The core abilities deserving of special mention are the psionic powers and hacking system. Psionic powers can be used to do everything from lifting barrels and flinging them at enemies to driving them crazy to teleporting you right to them and blowing them up. Most enemies (especially mechanical ones like turrets) can be hacked, making them fight to defend you, stealing their energy, letting you control them directly, or simply blowing them up. This is accomplished through an on-the-fly hacking interface that shows you all available targets within range and allows you to pit your hacking skills against their defenses in a kind of minigame, choosing different programs to attack, defend, debuff, etc. Failure can do nothing, leave you drained of energy and hacked (complete with annoying flashy popup) or (rarely) fry your brain and kill you instantly. It requires a lot of investment, both in stats and time spent, but allows you to dominate most of the game.
You can play through the campaign either solo or 2-player co-op, as well as various multiplayer modes. The non-co-op ones involve teams of up to 34 players running around and completing objectives or killing each other to STOP them from completing objectives. This can get a little crazy in games with large teams, as they often complete all the objectives before you even reach any of them.
The game looks very nice, with good graphics and a dystopian cyberpunk setting that feels fresh despite being influenced by other works in the genre. It's refreshing to BE part of the ancient conspiracy for once, and no faction is clearly designated as "the good guys" or "the bad guys", leaving you free to choose based on your experiences.

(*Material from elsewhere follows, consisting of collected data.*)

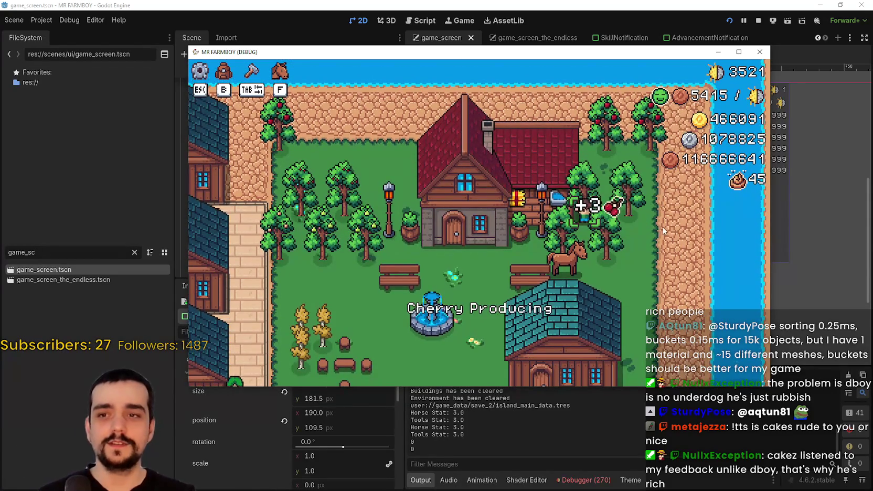
pyautogui.press('a')
pyautogui.press('s')
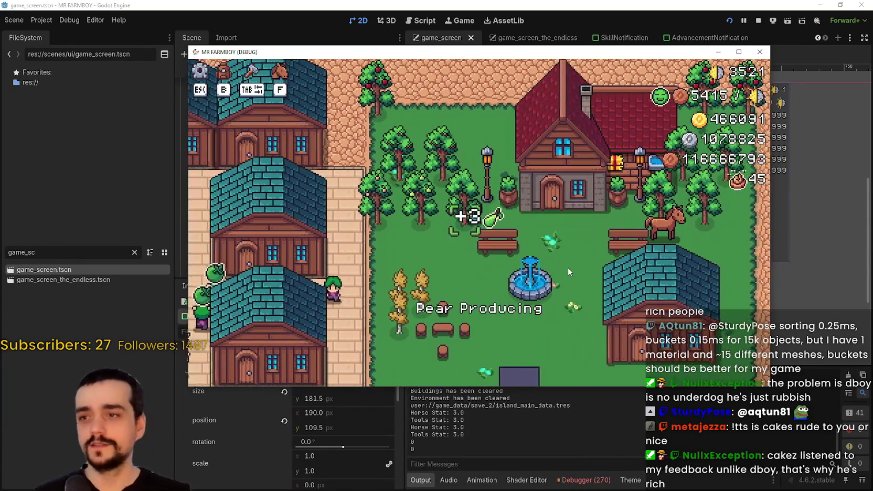
pyautogui.press('a')
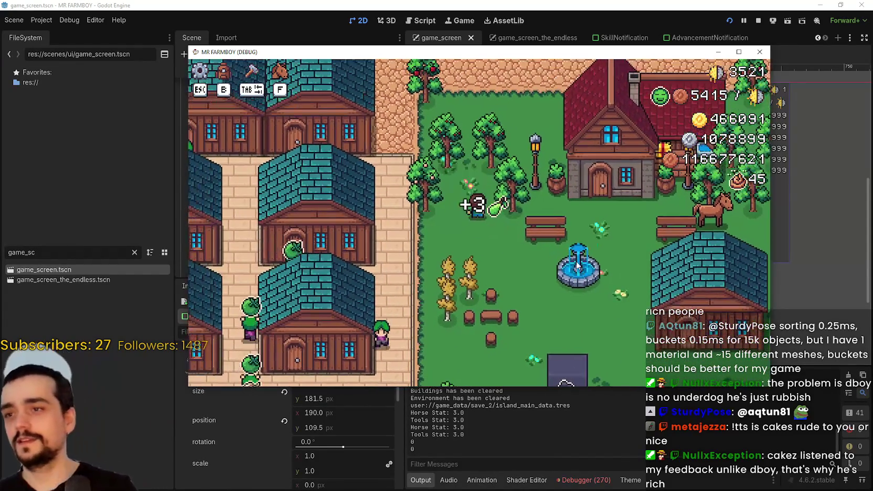
pyautogui.press('w')
pyautogui.press('d')
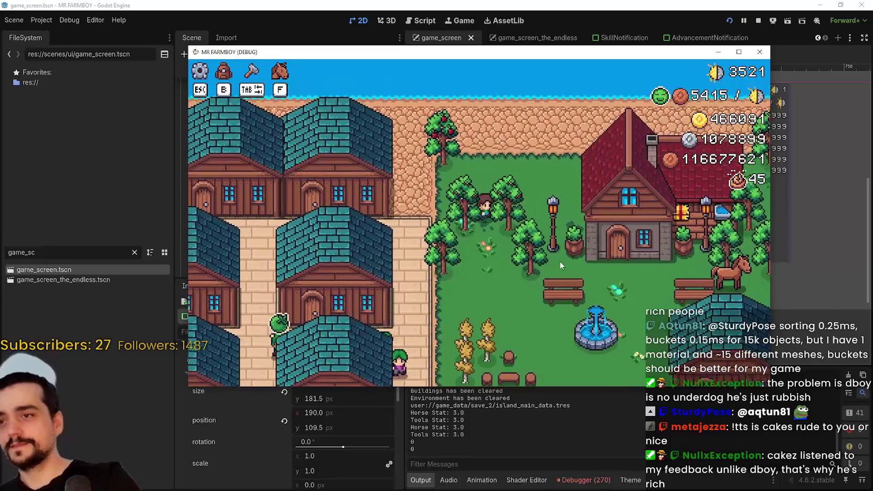
pyautogui.press('w')
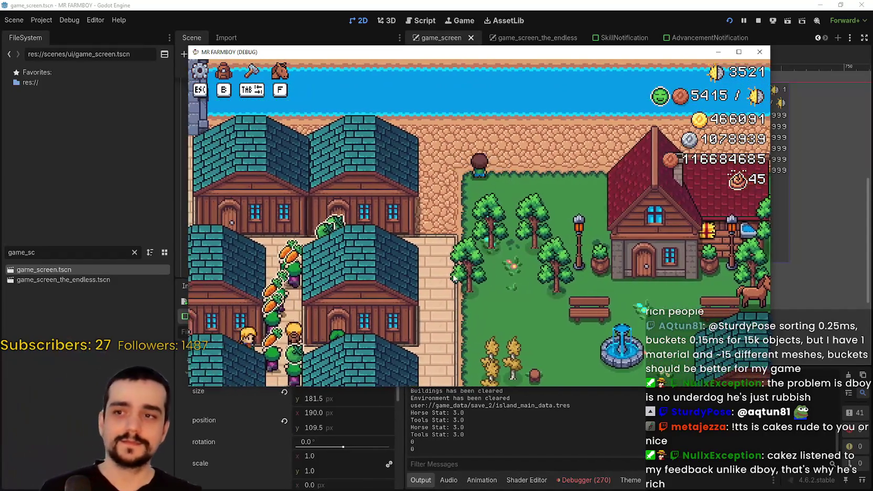
# - Walk the farmer into the market and open the Market trading window, scrolling its list
pyautogui.press('s')
pyautogui.press('d')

Bottom Line: If you're willing to put in the time and effort to figure it out, E.Y.E: Divine Cybermancy is an excellent and challenging game that doesn't assume you're an idiot who can't follow directions and gives you freedom to pursue whatever playstyle you like. If you're impatient, short-tempered, or like to be told exactly where to go, look elsewhere. This game is basically Deus Ex meets Demon's Souls, with everything that implies, and a good deal at $20.
Just remember: all hail the space turtle.